In the play Murder in the Cathedral Thomas Becket is assailed by three tempters, each more subtle than the last. The most subtle temptation in this case is to be a camp follower of a leading light in the cause of reason within religion. I am a great admirer of Ziauddin Sardar but he cannot speak for me; not because he is a Muslim and I am not but because he was not born in County Durham or into the white working class, he has never worked in Nigeria and, so far as I know, has never played the violin in his life. We are each unique and each has something to contribute. The companions of Mohammed and those of Jesus included fishermen, slaves, tax collectors, the vocally gifted and women.
In his novel War and Peace Leo Tolstoy describes the Battle of Borodino, between Napoleon and Kutusov, and suggests that the Field Marshals had little to do with the outcome. He describes the long line of soldiers facing each other and how each cluster of Russian infantry knew that if they successfully held the group of French in the line immediately opposite, the battle would be won.

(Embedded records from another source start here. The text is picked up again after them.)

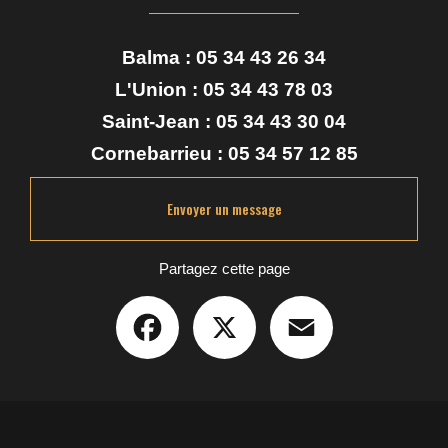
Balma :
05 34 43 26 34
L'Union :
05 34 43 78 03
Saint-Jean :
05 34 43 30 04
Cornebarrieu :
05 34 57 12 85
Envoyer un message
Partagez cette page
Facebook
X
Email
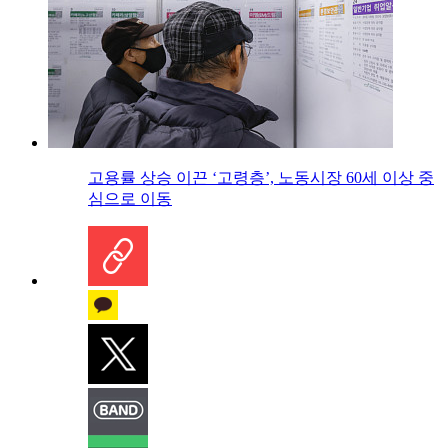
고용률 상승 이끈 ‘고령층’, 노동시장 60세 이상 중
심으로 이동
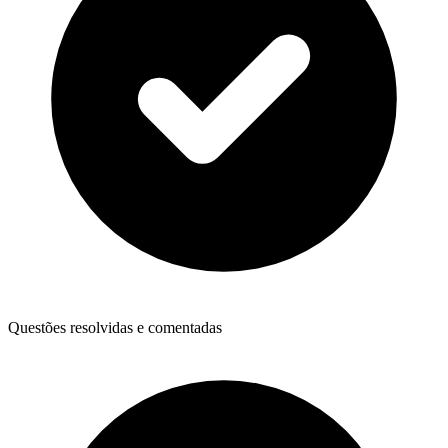
Questões resolvidas e comentadas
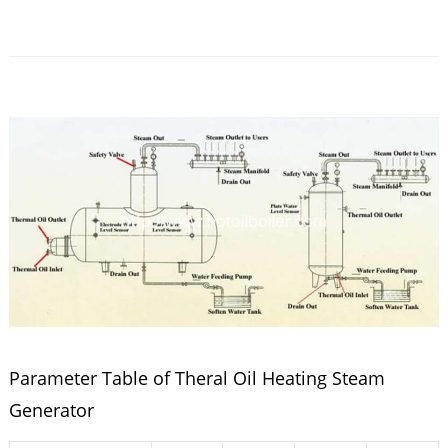
Parameter Table of Theral Oil Heating Steam
Generator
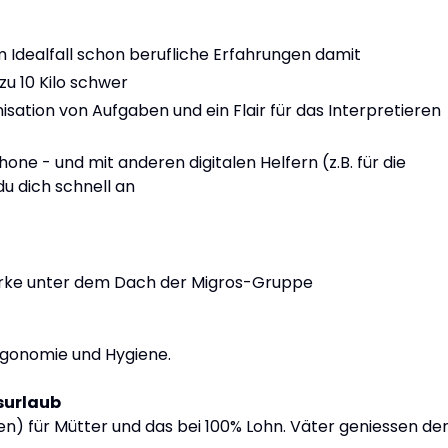
 Idealfall schon berufliche Erfahrungen damit
 zu 10 Kilo schwer
sation von Aufgaben und ein Flair für das Interpretieren
ne - und mit anderen digitalen Helfern (z.B. für die
u dich schnell an
arke unter dem Dach der Migros-Gruppe
Ergonomie und Hygiene.
surlaub
) für Mütter und das bei 100% Lohn. Väter geniessen de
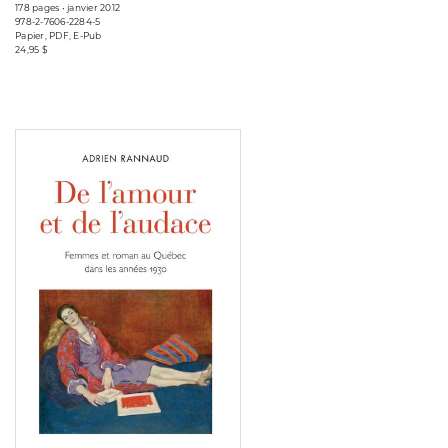
178 pages • janvier 2012
978-2-7606-2284-5
Papier, PDF, E-Pub
24,95 $
Consulter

The good news is that because of readily available literature and the internet we can each have superimposed rings of companionship from all places and all times to help and support us in whatever we are called upon to undertake, a kind of intellectual Olympic logo.
We can have running water, freedom and a rich and varied culture. We can in time produce a new Jerusalem or even a new Cordoba. It will not be easy but we can take comfort from the Chinese proverb “The journey is the reward”. Somewhere along the road murderous ideology will falter and perish.
Ken Mafham is a Muslim Insitute Fellow and a Town Planning Consultant with 40 years experience. His work has taken him to Mauritius, Bauch State Nigeria , Merseyside and the East Midlands. He has also taught lessons to 30-40 individuals a week for the last fifteen years, from Year 1 to A level. This leaves little time for hobbies but he does like to play the violin and sing. Not both at the same time though.